Aim of the task
Go line by line through the records below. Copy whichever lines contain the string "Optimizing".

-- Entries shown follows --

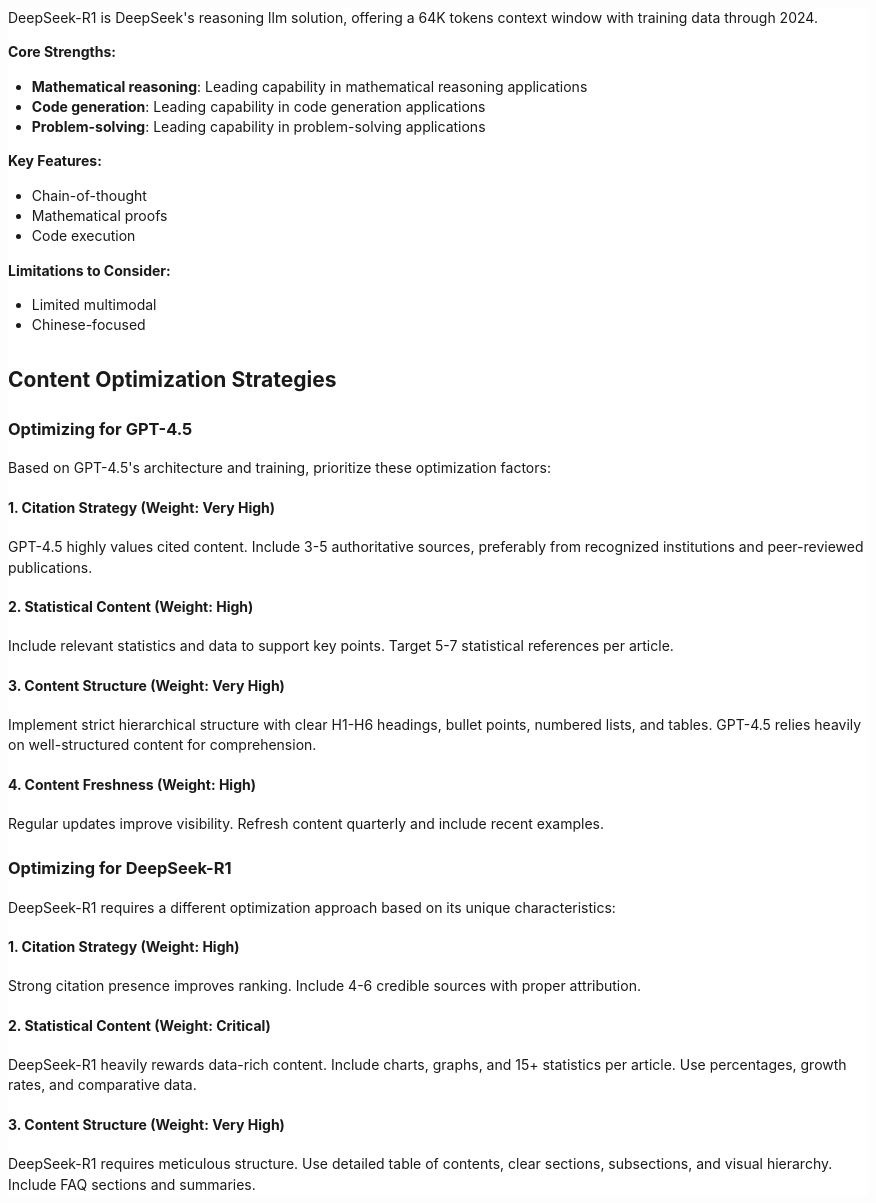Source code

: DeepSeek-R1 is DeepSeek's reasoning llm solution, offering a 64K tokens context window with training data through 2024.

**Core Strengths:**
- **Mathematical reasoning**: Leading capability in mathematical reasoning applications
- **Code generation**: Leading capability in code generation applications
- **Problem-solving**: Leading capability in problem-solving applications

**Key Features:**
- Chain-of-thought
- Mathematical proofs
- Code execution

**Limitations to Consider:**
- Limited multimodal
- Chinese-focused

## Content Optimization Strategies

### Optimizing for GPT-4.5

Based on GPT-4.5's architecture and training, prioritize these optimization factors:

#### 1. Citation Strategy (Weight: Very High)
GPT-4.5 highly values cited content. Include 3-5 authoritative sources, preferably from recognized institutions and peer-reviewed publications.

#### 2. Statistical Content (Weight: High)
Include relevant statistics and data to support key points. Target 5-7 statistical references per article.

#### 3. Content Structure (Weight: Very High)
Implement strict hierarchical structure with clear H1-H6 headings, bullet points, numbered lists, and tables. GPT-4.5 relies heavily on well-structured content for comprehension.

#### 4. Content Freshness (Weight: High)
Regular updates improve visibility. Refresh content quarterly and include recent examples.

### Optimizing for DeepSeek-R1

DeepSeek-R1 requires a different optimization approach based on its unique characteristics:

#### 1. Citation Strategy (Weight: High)
Strong citation presence improves ranking. Include 4-6 credible sources with proper attribution.

#### 2. Statistical Content (Weight: Critical)
DeepSeek-R1 heavily rewards data-rich content. Include charts, graphs, and 15+ statistics per article. Use percentages, growth rates, and comparative data.

#### 3. Content Structure (Weight: Very High)
DeepSeek-R1 requires meticulous structure. Use detailed table of contents, clear sections, subsections, and visual hierarchy. Include FAQ sections and summaries.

-- Entries shown concluded --

Solution
### Optimizing for GPT-4.5
### Optimizing for DeepSeek-R1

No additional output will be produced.